Records provided
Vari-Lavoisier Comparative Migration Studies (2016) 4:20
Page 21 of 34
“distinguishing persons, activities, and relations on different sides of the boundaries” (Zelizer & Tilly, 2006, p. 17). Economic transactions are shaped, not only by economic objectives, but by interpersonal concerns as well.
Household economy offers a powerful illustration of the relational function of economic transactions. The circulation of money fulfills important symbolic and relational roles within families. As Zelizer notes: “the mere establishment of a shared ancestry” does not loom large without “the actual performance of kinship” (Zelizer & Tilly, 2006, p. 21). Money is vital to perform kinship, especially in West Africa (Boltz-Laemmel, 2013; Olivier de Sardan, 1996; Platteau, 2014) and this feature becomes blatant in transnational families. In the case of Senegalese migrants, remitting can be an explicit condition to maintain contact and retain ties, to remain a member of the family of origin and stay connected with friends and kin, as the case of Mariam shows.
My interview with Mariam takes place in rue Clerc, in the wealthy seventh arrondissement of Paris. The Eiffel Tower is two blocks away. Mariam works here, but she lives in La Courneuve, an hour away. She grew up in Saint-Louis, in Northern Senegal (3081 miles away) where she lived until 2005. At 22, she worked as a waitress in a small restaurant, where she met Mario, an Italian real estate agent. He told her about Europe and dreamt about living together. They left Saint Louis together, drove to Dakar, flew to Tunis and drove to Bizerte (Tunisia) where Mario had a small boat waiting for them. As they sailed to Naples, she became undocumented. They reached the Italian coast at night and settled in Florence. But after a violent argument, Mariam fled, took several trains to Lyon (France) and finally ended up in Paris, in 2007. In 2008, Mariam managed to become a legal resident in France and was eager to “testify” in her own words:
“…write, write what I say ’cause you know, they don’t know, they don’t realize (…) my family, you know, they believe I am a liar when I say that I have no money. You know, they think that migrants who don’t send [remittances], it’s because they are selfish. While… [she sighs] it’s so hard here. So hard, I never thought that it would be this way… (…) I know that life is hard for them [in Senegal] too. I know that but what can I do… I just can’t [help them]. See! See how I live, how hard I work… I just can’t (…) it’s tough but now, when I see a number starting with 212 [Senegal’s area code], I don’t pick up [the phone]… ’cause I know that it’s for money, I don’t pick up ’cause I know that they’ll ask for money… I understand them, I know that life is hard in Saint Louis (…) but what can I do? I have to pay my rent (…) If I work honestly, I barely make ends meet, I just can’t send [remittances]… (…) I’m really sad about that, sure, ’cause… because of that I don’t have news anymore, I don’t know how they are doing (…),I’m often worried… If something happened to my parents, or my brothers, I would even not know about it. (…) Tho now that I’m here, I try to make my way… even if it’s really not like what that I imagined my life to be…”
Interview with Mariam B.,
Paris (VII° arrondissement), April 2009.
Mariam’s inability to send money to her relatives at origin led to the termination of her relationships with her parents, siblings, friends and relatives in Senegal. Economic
...
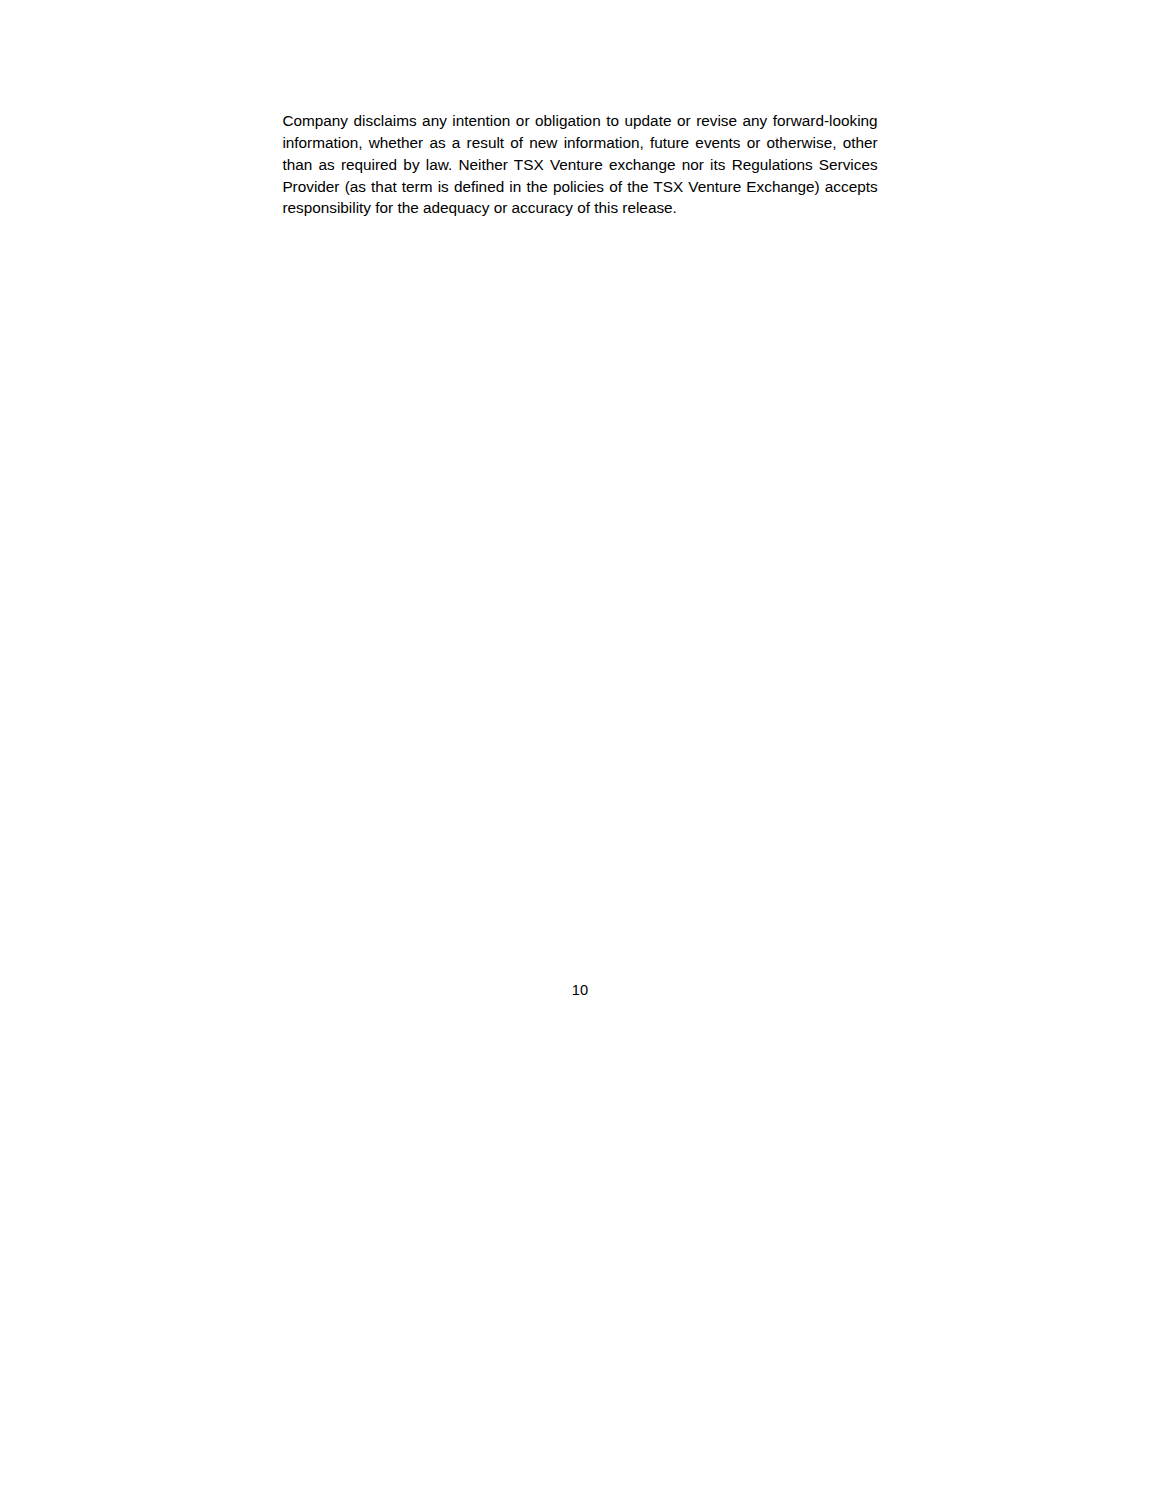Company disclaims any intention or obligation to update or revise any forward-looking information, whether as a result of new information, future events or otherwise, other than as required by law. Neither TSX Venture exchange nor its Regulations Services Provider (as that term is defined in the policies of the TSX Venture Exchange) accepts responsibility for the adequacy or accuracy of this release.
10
...
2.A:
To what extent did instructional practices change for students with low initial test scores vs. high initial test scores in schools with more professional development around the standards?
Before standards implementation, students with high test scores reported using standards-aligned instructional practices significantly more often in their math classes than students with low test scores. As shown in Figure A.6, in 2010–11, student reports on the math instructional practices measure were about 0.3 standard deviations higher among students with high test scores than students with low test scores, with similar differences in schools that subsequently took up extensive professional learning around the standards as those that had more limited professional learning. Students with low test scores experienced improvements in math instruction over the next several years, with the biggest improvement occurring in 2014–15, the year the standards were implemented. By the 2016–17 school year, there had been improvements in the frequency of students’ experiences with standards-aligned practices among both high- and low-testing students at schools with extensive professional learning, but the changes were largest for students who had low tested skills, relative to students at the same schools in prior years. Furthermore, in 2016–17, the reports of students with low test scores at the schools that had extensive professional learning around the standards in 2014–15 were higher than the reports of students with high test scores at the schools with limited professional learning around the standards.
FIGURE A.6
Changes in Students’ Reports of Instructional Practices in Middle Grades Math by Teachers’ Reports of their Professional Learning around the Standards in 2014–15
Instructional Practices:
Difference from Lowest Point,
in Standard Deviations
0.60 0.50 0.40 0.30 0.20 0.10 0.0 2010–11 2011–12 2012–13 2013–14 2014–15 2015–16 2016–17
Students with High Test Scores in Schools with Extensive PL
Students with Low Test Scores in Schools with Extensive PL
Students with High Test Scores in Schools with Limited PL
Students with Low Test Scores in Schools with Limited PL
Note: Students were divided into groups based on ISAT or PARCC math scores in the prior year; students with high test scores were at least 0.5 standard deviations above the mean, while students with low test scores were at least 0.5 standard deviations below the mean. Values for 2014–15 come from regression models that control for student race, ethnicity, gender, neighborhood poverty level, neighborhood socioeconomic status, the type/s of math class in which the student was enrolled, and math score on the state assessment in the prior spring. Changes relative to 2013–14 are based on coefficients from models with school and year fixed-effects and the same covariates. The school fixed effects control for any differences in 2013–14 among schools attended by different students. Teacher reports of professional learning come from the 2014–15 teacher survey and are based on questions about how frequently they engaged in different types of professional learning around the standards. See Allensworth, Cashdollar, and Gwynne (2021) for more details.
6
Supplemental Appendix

What the task asks
Where the data above reaches the line holding "Vari-Lavoisier Comparative Migration", begin printing, and stop after the line holding "Page 21 of 34". Each line must be reproduced exactly, with nothing else added.

Output of the exercise
Vari-Lavoisier Comparative Migration Studies (2016) 4:20
Page 21 of 34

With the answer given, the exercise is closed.